↓↓↓
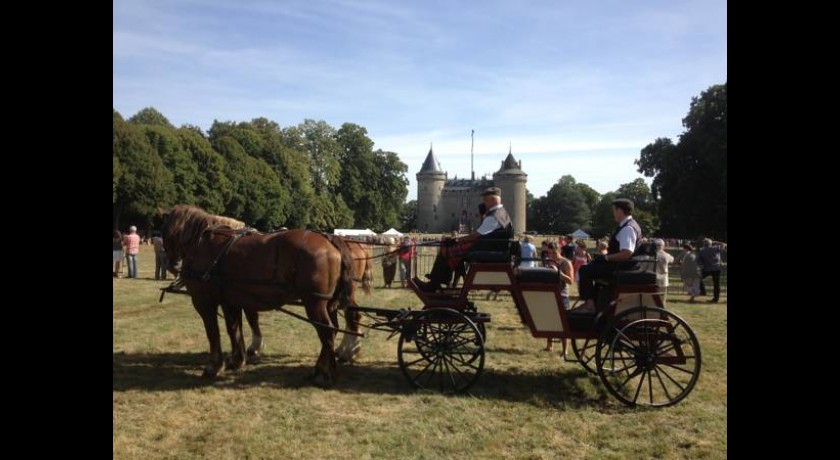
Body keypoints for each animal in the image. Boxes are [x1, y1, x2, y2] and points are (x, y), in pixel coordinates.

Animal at [162, 206, 356, 384]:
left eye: (165, 233)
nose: (173, 266)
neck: (203, 243)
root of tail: (331, 241)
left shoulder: (204, 301)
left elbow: (213, 333)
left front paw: (214, 366)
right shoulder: (230, 301)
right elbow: (233, 329)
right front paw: (236, 360)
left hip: (314, 303)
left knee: (327, 331)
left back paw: (324, 373)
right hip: (327, 303)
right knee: (333, 330)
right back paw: (322, 368)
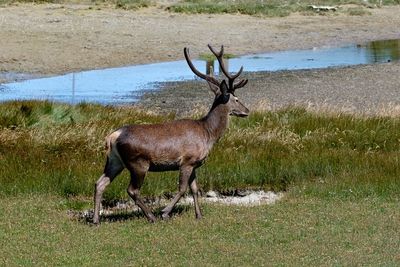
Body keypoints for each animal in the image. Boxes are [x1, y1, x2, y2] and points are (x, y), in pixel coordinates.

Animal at [94, 45, 250, 225]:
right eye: (236, 99)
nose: (247, 111)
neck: (207, 133)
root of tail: (112, 136)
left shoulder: (194, 163)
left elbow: (195, 189)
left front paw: (199, 215)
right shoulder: (187, 161)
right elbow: (182, 189)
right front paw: (165, 212)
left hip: (115, 160)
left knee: (100, 183)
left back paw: (96, 220)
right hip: (138, 163)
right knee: (132, 190)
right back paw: (151, 216)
↑↑↑
**Task**
I would like the data above transcribed exactly, with its pictures left out.

**Exercise solution**
Body keypoints for each animal in the image. Boxes are [x1, y1, x2, y2] and points are (x, y), in pixel coordinates.

Animal at [162, 206, 356, 384]:
left eye: (165, 233)
nose: (173, 266)
neck: (203, 243)
root of tail: (331, 241)
left shoulder: (204, 301)
left elbow: (213, 333)
left front paw: (214, 366)
right shoulder: (230, 301)
right elbow: (233, 329)
right front paw: (236, 360)
left hip: (314, 303)
left knee: (327, 331)
left back paw: (324, 373)
right hip: (327, 303)
right knee: (333, 330)
right back paw: (322, 368)
Body keypoints for each animal in the image. Boxes are [x1, y1, x2, y2] and points are (x, y), in pixel coordinates.

Animal at [94, 45, 250, 225]:
right eye: (236, 99)
nose: (247, 111)
neck: (207, 133)
root of tail: (112, 136)
left shoulder: (194, 163)
left elbow: (195, 189)
left front paw: (199, 215)
right shoulder: (187, 161)
right elbow: (182, 189)
right front paw: (165, 212)
left hip: (115, 160)
left knee: (100, 183)
left back paw: (96, 220)
right hip: (138, 163)
right knee: (132, 190)
right back paw: (151, 216)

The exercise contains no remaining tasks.